ARSITEKTUR vernakular ternyata sering memberi inspirasi bagi sejumlah arsitek besar, mulai dari Frank Lloyd Wright hingga penggagas "estetika mesin" Walter Gropius. Ketika merancang kapel Notre Dame d’Huit di Ronchamp yang kemudian menjadi salah satu mahakarya yang legendaris, arsitek Perancis Le Corbusier terinspirasi oleh contoh-contoh bangunan vernakular yang memenuhi buku sketsanya.

FRANK Lloyd Wright menunjukkan kekaguman terhadap para perancang bangunan vernakular melalui definisinya tentang arsitektur vernakular sebagai bangunan yang dibuat oleh mereka yang benar-benar tahu tidak ada yang lebih bijak daripada menyelaraskan karya rancang bangun dengan lingkungan dan kebutuhan.

Para "arsitek" yang hanya mengandalkan logika sederhana namun otentik ini, menurut Wright, jauh lebih unggul dibandingkan dengan mereka yang menjadi arsitek melalui jalur formal.
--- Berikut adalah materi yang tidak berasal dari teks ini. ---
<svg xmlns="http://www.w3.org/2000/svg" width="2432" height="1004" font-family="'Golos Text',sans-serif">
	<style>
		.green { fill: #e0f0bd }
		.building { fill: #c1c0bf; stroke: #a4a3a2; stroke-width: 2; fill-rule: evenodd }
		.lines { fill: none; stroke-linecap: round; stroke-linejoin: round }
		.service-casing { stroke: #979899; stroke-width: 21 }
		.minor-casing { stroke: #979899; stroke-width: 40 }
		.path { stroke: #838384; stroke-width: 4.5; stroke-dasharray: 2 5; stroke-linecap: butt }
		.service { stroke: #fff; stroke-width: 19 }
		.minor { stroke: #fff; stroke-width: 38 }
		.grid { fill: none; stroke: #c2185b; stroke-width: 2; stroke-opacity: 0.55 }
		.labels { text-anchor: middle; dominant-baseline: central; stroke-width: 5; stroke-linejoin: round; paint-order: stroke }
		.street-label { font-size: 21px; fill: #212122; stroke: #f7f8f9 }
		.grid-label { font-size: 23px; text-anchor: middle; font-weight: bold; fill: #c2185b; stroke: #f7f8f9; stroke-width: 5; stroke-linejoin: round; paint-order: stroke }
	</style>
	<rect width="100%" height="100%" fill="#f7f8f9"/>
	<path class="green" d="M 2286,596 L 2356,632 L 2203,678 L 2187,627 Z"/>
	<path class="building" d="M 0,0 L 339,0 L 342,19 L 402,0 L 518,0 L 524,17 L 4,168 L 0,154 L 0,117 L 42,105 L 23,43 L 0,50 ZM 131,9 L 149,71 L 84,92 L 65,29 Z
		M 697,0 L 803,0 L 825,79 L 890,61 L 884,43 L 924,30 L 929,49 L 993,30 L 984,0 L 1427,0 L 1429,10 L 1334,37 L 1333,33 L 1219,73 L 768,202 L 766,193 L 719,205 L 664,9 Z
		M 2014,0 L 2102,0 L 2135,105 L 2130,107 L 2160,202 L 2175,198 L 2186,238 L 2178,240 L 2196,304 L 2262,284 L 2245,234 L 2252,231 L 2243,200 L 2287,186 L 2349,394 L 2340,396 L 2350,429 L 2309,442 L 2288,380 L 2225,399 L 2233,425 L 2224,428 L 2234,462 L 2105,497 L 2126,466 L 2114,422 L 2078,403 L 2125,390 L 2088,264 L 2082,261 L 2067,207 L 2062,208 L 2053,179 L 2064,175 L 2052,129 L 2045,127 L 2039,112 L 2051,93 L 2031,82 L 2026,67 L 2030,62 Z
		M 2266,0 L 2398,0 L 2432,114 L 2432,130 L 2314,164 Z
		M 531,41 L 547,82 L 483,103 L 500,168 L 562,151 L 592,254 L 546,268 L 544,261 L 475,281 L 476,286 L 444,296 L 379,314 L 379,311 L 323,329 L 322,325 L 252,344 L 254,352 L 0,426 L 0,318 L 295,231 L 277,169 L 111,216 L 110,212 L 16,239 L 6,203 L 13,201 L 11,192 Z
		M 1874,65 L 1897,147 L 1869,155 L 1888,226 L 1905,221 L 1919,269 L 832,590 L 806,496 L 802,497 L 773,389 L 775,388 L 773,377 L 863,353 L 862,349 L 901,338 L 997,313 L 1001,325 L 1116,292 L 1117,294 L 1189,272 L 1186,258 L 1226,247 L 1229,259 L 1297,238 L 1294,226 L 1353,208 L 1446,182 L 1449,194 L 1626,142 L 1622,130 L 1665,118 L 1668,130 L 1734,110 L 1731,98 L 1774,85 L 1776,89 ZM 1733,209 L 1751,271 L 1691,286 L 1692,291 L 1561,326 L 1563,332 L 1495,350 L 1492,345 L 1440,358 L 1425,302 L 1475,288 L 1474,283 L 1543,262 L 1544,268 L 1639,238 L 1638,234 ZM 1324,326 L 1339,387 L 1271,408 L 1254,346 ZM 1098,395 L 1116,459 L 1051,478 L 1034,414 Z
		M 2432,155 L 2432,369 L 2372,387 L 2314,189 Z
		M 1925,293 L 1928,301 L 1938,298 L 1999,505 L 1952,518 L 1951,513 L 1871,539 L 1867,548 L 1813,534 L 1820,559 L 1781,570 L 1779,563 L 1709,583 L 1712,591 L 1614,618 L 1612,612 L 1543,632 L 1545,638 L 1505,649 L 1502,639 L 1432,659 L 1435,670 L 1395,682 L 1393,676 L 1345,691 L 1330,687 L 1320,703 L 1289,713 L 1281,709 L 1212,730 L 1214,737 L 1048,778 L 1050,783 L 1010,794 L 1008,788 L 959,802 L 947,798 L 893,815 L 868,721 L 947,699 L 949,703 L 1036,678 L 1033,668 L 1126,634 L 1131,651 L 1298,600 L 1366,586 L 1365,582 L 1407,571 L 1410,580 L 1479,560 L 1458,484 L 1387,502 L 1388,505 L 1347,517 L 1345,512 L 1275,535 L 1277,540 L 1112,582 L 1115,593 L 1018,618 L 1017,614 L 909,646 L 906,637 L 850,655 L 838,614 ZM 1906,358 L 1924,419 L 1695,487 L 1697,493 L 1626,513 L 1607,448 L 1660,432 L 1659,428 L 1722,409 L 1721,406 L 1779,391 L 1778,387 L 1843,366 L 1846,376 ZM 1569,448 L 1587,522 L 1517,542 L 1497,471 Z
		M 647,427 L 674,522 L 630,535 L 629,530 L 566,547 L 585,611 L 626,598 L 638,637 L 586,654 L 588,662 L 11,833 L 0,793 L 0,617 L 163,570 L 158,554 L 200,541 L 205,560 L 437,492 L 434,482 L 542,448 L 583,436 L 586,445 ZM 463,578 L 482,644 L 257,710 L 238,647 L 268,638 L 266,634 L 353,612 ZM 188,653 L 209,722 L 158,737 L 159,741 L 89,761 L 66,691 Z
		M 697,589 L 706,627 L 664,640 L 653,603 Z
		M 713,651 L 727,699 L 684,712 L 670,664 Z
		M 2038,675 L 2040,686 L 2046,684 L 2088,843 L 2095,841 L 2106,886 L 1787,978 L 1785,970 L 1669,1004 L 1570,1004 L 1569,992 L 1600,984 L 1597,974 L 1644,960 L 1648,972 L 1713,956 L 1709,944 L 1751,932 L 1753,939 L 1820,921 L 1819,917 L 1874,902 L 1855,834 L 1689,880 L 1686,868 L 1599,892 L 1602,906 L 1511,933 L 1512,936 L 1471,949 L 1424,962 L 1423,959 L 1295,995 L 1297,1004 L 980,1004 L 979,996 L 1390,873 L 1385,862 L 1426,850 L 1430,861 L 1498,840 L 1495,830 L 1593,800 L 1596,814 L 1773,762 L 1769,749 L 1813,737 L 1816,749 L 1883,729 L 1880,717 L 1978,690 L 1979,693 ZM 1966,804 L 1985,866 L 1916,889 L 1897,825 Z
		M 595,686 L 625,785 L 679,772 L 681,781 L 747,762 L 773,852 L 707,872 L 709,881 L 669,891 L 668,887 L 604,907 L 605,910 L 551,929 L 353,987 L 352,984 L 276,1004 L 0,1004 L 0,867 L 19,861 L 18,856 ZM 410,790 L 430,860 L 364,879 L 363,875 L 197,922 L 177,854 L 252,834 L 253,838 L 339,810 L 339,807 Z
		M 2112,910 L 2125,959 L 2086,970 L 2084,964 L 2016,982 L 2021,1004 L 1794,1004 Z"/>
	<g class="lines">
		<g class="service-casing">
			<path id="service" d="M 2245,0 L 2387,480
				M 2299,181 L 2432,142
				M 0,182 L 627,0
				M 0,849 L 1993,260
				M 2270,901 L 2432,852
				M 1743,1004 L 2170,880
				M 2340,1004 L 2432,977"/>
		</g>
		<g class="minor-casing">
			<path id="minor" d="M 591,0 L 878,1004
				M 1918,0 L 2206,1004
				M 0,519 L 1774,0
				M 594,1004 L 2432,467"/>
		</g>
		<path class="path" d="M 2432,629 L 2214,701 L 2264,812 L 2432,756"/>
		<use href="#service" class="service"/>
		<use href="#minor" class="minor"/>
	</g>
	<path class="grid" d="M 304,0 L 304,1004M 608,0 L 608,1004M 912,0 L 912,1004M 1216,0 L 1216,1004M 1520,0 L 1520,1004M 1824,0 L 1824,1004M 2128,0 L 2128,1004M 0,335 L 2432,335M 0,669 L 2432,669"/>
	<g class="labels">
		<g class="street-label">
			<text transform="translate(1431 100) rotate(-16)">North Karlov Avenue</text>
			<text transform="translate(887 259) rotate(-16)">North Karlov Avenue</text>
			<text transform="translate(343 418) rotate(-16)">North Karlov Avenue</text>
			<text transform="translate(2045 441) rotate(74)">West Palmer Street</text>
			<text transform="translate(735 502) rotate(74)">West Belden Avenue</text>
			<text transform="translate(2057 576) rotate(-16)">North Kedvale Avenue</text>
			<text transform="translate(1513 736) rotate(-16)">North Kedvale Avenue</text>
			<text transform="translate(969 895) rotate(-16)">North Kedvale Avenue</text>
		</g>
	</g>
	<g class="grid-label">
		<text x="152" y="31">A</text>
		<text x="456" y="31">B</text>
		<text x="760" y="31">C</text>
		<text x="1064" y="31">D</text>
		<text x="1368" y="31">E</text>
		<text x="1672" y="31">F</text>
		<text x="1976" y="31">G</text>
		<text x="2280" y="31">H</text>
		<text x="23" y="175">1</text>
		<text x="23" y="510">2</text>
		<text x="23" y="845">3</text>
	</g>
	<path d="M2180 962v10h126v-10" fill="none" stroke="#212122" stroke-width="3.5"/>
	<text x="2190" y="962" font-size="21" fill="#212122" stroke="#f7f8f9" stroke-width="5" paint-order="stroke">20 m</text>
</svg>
Yang terakhir ini dalam berkarya sering tak mampu melepaskan diri dari pengaruh gaya atau kecenderungan arsitektur pada zamannya.
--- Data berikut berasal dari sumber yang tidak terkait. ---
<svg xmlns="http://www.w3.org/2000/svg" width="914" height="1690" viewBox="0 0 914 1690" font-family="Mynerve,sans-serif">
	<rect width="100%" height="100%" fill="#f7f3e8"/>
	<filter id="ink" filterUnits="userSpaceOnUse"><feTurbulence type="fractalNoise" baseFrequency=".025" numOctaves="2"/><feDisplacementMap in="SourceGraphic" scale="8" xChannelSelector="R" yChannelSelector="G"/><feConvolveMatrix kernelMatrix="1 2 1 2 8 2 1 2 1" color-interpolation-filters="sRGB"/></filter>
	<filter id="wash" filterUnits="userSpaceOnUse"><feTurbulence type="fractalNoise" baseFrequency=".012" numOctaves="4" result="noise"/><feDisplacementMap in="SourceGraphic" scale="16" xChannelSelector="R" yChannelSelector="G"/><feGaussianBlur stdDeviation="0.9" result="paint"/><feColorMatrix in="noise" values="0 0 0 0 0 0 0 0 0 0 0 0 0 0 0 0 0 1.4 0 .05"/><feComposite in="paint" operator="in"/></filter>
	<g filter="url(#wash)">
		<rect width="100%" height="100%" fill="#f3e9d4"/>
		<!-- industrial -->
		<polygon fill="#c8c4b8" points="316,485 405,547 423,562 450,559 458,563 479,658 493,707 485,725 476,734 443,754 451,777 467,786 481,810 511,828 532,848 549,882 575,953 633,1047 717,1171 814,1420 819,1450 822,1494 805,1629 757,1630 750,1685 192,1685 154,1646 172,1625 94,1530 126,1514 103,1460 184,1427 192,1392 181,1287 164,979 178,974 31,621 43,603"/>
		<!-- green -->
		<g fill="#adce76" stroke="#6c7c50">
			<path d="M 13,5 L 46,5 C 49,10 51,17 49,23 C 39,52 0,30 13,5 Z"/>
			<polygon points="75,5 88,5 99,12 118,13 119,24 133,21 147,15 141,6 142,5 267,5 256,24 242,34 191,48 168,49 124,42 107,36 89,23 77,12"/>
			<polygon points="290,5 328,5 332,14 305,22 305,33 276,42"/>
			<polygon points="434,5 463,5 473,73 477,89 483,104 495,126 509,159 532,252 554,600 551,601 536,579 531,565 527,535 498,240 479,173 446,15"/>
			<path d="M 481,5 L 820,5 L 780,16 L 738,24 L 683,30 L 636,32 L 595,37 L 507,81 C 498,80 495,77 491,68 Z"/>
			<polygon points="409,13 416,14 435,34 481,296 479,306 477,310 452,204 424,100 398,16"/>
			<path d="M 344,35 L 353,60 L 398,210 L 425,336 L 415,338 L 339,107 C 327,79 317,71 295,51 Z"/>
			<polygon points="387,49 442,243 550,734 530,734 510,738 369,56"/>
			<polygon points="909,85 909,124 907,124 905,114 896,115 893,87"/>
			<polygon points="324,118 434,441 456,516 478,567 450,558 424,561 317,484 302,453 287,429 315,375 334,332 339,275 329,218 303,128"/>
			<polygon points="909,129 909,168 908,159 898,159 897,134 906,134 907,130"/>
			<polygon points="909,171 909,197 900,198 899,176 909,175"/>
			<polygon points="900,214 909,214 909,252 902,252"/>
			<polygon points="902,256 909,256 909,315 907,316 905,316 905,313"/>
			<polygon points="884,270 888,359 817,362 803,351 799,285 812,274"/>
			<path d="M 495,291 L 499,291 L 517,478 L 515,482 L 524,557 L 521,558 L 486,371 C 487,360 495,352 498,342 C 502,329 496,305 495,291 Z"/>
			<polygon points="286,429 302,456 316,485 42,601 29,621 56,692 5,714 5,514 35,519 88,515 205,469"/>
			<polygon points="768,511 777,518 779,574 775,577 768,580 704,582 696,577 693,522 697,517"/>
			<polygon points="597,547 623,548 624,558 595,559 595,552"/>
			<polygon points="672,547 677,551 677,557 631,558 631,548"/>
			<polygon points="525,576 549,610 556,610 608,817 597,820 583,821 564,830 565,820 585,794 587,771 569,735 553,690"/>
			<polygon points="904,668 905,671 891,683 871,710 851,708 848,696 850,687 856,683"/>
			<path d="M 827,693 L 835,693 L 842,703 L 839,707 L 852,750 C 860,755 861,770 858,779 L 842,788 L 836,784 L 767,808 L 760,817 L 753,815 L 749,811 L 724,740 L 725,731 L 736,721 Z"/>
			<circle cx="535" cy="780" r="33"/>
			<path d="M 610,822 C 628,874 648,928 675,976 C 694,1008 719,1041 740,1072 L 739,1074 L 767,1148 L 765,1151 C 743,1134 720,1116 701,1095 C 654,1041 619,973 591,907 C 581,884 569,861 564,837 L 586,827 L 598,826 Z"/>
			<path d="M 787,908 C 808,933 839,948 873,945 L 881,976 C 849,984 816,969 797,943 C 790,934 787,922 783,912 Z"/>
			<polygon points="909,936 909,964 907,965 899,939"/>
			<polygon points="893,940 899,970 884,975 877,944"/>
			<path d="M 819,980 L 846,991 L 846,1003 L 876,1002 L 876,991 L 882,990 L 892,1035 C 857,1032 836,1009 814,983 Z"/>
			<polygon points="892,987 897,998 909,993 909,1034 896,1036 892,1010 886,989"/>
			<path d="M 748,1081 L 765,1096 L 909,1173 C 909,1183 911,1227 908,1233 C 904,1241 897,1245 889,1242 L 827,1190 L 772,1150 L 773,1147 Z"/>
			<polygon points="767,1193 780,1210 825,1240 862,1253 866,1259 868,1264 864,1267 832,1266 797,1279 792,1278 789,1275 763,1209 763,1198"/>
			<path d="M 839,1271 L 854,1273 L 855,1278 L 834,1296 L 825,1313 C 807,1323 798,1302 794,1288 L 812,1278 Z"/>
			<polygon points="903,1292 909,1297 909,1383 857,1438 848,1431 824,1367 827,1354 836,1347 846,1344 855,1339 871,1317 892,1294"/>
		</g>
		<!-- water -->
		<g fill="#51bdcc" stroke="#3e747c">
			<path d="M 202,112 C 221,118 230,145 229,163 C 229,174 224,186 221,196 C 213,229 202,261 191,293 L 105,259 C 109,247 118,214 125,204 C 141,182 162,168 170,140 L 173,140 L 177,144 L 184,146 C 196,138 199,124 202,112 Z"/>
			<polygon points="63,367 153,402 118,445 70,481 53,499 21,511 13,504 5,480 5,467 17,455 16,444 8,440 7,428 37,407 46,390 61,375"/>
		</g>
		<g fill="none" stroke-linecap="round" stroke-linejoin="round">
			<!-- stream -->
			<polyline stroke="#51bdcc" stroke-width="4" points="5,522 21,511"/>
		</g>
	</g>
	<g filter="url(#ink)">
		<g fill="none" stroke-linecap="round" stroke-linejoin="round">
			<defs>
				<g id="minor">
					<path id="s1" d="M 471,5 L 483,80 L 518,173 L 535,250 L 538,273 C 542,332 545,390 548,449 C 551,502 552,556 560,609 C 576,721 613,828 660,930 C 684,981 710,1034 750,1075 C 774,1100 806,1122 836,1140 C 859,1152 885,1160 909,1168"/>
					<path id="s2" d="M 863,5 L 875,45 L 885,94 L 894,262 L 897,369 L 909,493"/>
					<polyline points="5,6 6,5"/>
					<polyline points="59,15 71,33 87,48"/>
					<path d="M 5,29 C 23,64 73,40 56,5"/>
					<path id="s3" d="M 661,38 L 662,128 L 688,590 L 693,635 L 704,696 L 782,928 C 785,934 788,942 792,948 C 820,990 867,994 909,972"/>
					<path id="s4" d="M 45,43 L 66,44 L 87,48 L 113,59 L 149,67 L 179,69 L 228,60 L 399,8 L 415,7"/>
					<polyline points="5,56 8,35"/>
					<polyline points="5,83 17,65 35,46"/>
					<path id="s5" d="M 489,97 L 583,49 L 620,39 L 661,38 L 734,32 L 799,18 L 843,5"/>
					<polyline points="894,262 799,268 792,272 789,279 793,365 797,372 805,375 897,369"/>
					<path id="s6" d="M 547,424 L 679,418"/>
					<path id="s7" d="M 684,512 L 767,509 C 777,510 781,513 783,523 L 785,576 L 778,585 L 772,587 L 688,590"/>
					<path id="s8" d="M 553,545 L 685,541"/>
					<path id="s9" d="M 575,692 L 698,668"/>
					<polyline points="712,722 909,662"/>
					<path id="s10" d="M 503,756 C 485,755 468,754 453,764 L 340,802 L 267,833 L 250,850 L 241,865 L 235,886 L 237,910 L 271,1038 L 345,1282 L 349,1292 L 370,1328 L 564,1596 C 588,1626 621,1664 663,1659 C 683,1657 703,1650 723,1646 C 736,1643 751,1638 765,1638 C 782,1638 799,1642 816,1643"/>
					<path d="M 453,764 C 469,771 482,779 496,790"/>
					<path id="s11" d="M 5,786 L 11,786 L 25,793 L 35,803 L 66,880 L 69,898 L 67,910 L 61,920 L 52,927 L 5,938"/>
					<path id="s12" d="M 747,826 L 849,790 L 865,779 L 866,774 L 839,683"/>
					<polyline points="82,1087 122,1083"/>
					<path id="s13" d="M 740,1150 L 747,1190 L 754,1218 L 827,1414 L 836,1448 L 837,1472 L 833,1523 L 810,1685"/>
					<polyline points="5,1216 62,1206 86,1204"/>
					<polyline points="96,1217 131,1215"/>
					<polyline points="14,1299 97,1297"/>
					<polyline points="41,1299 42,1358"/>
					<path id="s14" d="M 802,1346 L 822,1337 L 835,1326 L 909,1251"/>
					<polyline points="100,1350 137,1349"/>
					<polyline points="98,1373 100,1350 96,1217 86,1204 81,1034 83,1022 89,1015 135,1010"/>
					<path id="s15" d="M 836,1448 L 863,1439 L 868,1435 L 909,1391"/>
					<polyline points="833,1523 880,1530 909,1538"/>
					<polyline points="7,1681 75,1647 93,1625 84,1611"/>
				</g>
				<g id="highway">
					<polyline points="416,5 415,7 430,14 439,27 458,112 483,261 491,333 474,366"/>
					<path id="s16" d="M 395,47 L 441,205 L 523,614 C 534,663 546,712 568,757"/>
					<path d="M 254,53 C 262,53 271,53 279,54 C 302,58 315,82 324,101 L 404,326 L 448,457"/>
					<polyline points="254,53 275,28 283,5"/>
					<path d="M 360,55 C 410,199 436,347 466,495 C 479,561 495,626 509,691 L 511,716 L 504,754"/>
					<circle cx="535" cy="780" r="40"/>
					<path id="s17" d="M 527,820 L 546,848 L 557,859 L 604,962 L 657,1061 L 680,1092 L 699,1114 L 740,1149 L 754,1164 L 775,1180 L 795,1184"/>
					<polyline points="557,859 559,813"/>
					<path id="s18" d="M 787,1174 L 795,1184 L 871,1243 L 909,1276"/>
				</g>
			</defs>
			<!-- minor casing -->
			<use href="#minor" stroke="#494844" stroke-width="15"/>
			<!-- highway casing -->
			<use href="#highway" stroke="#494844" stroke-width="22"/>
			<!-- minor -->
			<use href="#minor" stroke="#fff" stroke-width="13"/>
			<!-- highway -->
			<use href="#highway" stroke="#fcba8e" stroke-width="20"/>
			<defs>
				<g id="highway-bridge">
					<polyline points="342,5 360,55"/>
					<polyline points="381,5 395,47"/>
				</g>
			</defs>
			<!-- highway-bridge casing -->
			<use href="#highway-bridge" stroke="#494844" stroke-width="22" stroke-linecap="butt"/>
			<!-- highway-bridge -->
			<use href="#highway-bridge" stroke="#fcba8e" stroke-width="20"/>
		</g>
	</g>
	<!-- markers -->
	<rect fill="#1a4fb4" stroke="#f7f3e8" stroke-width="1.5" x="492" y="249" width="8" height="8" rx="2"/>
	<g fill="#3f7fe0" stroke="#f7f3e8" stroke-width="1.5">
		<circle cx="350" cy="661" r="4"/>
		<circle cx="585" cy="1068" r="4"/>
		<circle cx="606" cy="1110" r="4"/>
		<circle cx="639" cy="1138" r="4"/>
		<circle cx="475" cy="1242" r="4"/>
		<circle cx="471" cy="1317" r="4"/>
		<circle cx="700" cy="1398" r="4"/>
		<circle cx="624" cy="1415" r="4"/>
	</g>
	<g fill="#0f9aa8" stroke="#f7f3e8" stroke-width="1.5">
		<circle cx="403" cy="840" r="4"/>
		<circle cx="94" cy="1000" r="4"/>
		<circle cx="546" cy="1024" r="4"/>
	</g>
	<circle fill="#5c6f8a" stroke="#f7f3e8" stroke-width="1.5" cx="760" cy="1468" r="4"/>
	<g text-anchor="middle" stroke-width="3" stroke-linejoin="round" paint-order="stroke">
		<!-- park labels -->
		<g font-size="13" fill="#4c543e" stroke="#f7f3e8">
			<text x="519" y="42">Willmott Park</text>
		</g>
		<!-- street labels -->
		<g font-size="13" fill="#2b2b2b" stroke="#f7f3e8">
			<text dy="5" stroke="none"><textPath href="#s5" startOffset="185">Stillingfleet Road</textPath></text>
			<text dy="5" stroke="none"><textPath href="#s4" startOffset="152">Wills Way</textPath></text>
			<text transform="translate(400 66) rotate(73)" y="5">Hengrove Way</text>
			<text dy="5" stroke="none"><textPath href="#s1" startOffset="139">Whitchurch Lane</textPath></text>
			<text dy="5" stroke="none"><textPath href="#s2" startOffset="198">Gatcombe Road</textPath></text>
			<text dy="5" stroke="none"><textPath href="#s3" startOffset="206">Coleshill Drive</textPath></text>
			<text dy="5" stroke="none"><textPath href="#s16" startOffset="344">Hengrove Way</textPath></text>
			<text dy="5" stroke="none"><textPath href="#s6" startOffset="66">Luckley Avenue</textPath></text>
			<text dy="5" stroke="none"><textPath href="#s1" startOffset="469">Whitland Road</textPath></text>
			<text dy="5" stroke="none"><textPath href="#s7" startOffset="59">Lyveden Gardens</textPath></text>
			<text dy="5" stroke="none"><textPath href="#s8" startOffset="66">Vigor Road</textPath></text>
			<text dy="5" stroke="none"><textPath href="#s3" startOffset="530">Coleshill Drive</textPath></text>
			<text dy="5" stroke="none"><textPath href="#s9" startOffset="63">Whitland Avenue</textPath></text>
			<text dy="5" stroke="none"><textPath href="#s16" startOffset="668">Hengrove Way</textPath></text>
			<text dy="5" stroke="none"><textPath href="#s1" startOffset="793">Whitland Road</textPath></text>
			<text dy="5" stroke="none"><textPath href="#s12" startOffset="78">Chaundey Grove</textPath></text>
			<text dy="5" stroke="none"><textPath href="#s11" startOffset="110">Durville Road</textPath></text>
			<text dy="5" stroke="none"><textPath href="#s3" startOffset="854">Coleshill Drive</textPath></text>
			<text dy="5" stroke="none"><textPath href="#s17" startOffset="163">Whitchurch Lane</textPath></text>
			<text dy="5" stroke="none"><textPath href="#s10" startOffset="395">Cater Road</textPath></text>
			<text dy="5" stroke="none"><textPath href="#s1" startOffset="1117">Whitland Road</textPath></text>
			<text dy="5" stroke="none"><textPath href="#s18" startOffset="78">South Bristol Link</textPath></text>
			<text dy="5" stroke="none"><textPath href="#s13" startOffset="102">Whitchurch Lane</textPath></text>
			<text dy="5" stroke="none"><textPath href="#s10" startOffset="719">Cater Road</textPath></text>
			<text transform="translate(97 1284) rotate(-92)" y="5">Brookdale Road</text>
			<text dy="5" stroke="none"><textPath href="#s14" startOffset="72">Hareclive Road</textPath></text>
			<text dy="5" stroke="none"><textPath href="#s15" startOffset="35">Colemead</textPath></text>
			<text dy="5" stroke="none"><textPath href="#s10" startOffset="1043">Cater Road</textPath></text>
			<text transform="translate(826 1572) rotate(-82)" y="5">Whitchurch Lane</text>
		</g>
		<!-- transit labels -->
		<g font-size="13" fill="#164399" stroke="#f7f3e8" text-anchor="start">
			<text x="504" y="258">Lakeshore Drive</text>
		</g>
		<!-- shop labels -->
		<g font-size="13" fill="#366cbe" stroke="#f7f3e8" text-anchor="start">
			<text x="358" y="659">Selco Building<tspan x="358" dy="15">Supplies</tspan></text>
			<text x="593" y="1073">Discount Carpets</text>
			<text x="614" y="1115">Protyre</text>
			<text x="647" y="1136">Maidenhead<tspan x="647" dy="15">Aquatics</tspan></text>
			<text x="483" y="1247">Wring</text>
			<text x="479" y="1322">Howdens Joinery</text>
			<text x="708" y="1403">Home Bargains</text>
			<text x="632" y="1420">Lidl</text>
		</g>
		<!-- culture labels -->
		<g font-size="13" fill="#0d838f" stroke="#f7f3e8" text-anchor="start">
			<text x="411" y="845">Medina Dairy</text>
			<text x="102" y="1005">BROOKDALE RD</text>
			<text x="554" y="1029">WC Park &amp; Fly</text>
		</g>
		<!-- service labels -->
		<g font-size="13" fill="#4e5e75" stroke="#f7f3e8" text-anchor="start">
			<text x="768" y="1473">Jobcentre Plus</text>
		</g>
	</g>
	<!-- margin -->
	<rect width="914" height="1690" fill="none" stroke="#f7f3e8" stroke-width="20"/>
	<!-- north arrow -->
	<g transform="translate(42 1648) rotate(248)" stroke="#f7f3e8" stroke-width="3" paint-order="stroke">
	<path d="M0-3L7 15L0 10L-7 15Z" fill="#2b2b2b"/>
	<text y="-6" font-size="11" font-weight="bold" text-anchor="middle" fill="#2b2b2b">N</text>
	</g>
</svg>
Pluralitas etnis di wilayah Nusantara merupakan berkah karena kondisi ini memberi kekayaan khazanah arsitektur vernakular yang barangkali keragamannya tak tertandingi negara mana pun. Uniknya, keragaman itu tetap dijalin satu benang merah, yaitu ketahanan mereka terhadap ancaman bencana gempa.

Snouck Hurgronje, antropolog Belanda, dalam observasinya terhadap hunian masyarakat Aceh masa kolonial melaporkan, seorang pencuri akan menggoyang bangunan untuk memastikan apakah penghuni rumah yang akan menjadi calon korban tidur nyenyak. Bila penghuninya berteriak, "Siapa itu?" maka sang pencuri pun akan memutuskan membatalkan aksinya. Laporan Hurgronje memberi gambaran kepada kita bahwa barangkali zaman dahulu nenek moyang kita tidak sepanik kita saat ini ketika mengalami peristiwa gempa bumi.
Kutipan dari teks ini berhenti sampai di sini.